Странно, что никому из взрослых, включая инспектора, не пришла в голову мысль, что на самом деле детсад и диспетчерскую обчистили двое – Аппатима и я, и это не считая хронически молчащей Афродиты. Впрочем, были ли эти люди взрослыми? На мой теперешний взгляд, они были заигравшимися в жестокие игры детьми, втянувшими в свое так и не окончившееся невежественное детство и нас с самых пеленок, а мы, как могли, копировали их повадки не хуже попугаев.
Следующий день невозможно вспомнить без стыда.
Мы все – мать и отец Аппатимы, ее старшая сестра Аэлита, тетя Тамара с Региной, моя мама и я – сидим полукругом в детской комнате милиции перед столом инспектора, и тот, обращаясь к одной Аппатиме (она стоит), перечисляет все наши проступки, записанные с моих слов.
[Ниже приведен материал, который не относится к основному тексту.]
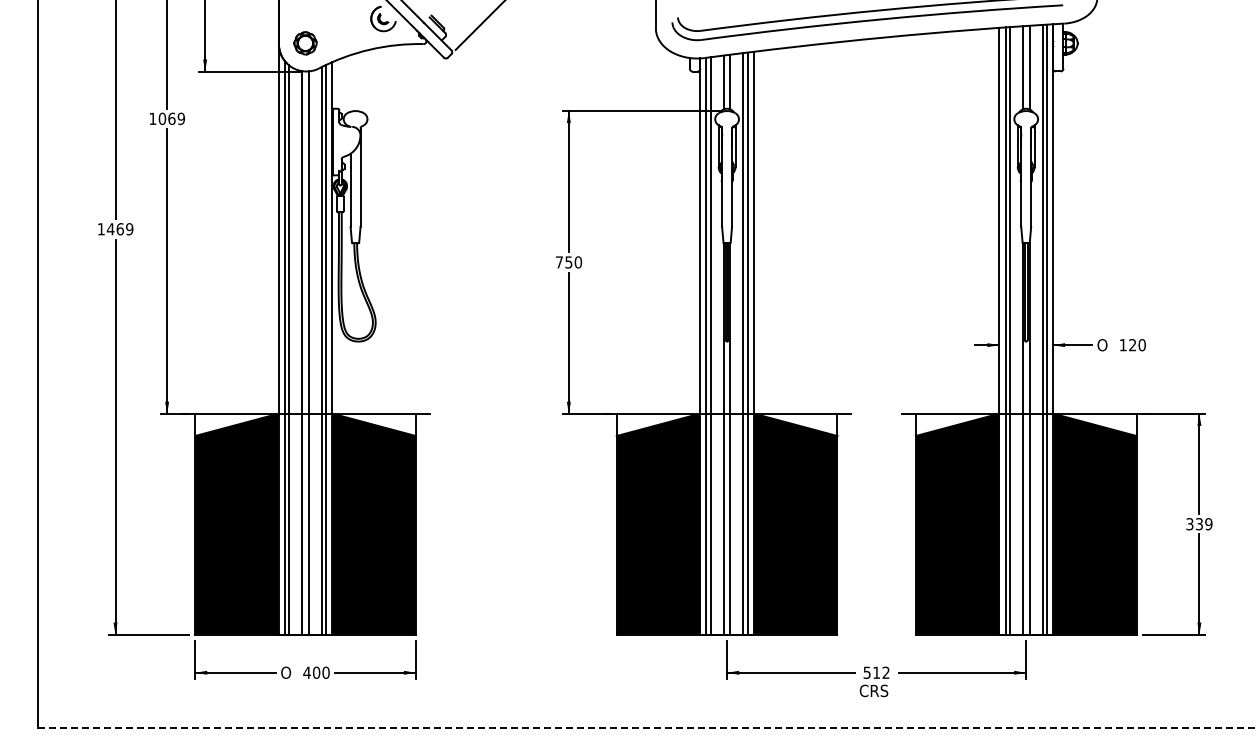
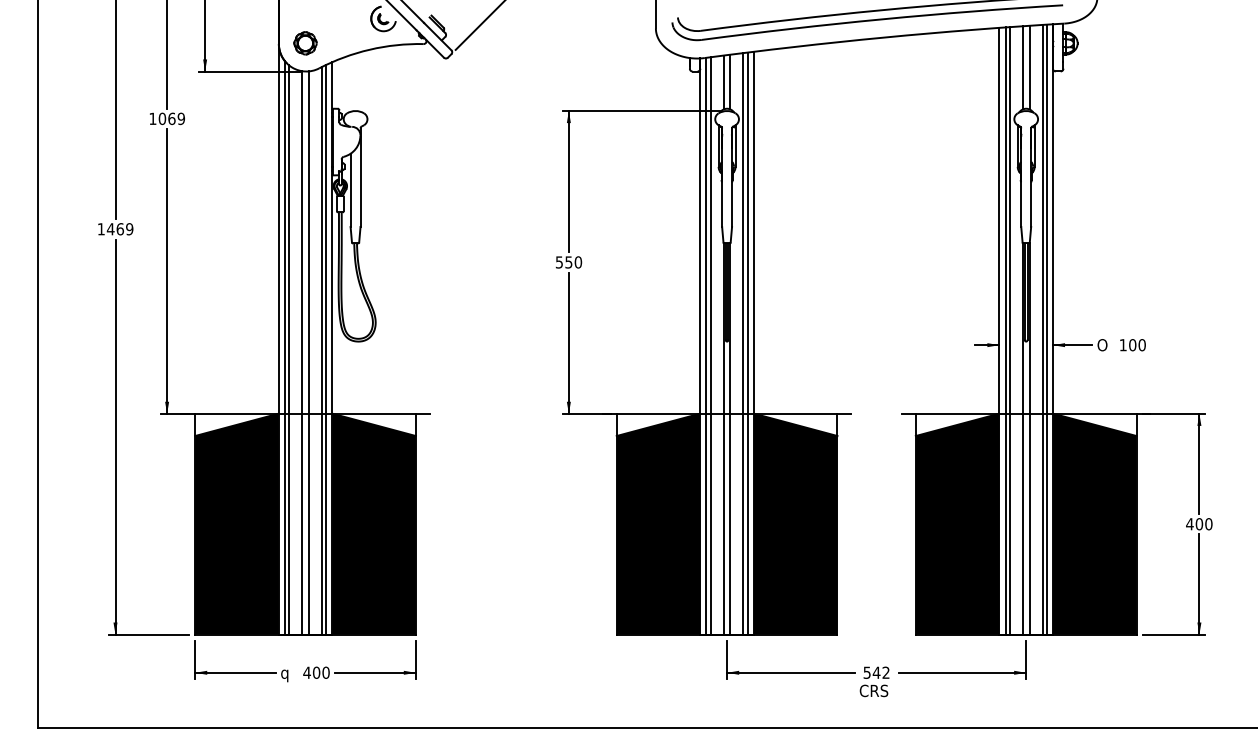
text at (558, 262): 750 -> 550
text at (1132, 345): 120 -> 100
text at (1199, 524): 339 -> 400
text at (876, 672): 512 -> 542
text at (286, 674): O -> q
line at (647, 727): dashed -> solid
После каждого пункта он требует подтверждения сказанному. Аппатима чуть слышно, ни на кого не глядя, подтверждает. Она очень бледна и серьезна, желваки так и ходят, и подергивается кадык на шее. Руки за спиной сжаты в кулаки. Заметив это в какой-то момент, инспектор вдруг орет, стукнув по столу:
– А ну встань нормально! Руки вперед!
Аэлита – она и здесь в пионерском галстуке – пытается протестовать.
– Вы не имеете права, – говорит она тихим, глубоким, полным внутреннего достоинства голосом, в котором сквозит что-то такое… похожее на паутинку в лесу, отчего у меня на глаза вдруг наворачиваются слезы.
Я больше не вслушиваюсь в происходящее, тем более что инспектор теперь только орет уже на Аэлиту, а та в ответ гнет что-то свое. Если отсечь слова, то спор их видится как погоня одного голоса за другим – взрослого за детским. И детский вроде бы не прижат к стенке, мог бы еще бежать, но нет, встал как вкопанный, и взрослый бешено бьется об него, как головой о стену.